## Work item
Continue the passage on directors' collective responsibility for company accounts and reports from the point where it stops.

## Excerpt to read
This requirement imposes high degrees of collective responsibility on a board and every director must:

take ‘all the steps he ought to’;

make enquiries of every other director and the auditors;

take such other steps as required by them duly to exercise due care, skill and diligence.

Reporting

Collective responsibility for financial and narrative reporting

The EU ‘Accounts Amendment’ Directive (2006/46) already has a requirement for board members to be collectively responsible, at least towards the company, for drawing up and publishing annual and consolidated accounts and reports and, as and when required and if produced separately, the company’s corporate governance statement. These requirements are already contained in the Companies Act 2006.

In the UK, the collective responsibility for preparing these accounts is covered by provisions requiring the directors to sign and approve accounts, to prepare directors’ reports and to file accounts. Failure to comply can result in criminal penalties or civil enforcement action.

## Data supplied
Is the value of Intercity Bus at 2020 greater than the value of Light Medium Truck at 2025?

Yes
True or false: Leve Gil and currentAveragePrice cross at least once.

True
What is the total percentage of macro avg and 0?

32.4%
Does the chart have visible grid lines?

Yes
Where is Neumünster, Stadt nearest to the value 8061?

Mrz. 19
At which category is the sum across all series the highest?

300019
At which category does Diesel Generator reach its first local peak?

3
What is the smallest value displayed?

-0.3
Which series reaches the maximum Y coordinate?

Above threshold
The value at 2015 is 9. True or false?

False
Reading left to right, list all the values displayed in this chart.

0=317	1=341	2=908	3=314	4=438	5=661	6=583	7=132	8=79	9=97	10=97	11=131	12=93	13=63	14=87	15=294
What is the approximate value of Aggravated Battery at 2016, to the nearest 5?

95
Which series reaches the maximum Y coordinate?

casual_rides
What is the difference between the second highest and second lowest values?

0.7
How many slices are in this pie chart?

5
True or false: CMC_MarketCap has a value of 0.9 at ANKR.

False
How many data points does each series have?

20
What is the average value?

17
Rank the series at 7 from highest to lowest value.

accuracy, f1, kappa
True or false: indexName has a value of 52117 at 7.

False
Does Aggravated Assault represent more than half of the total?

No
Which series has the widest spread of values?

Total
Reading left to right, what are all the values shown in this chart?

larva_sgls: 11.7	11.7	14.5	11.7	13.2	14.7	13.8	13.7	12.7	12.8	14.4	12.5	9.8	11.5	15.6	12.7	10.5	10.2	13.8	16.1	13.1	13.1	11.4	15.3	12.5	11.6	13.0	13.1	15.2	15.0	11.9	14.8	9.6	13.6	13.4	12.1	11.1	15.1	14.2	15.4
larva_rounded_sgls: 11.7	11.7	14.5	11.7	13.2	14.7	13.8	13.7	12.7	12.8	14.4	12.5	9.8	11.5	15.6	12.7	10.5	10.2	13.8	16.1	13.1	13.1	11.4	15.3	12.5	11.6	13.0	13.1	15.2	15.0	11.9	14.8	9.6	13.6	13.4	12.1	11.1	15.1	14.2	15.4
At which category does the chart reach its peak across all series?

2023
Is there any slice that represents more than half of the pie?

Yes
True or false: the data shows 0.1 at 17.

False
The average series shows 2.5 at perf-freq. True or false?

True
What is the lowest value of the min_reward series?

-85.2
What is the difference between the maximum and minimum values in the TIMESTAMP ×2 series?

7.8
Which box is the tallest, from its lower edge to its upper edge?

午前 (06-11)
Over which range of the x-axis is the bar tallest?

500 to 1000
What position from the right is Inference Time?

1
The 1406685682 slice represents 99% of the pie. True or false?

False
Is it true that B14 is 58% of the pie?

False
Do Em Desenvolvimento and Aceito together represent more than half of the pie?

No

## Your response
The link between directors’ duties and narrative reporting

When the directors’ duties and additional obligations described above are considered in conjunction with changes to financial reporting and also to nonfinancial (narrative) reporting, the scale of the increased responsibilities of the board collectively becomes very apparent. From the Government’s point of view there is intended to be a link between the directors’ stewardship of a company and the obligation to make available reports to shareholders and other stakeholders, as to how that stewardship has been exercised. Some would regard this as a logical outcome of an enlightened shareholder value approach. Others would regard it as a form of creeping pluralism.

Business reviews

The purpose of the business review is to inform members of the company and help them assess how the directors have performed their duty under section 172 (duty to promote the success of the company).

Section 417(2)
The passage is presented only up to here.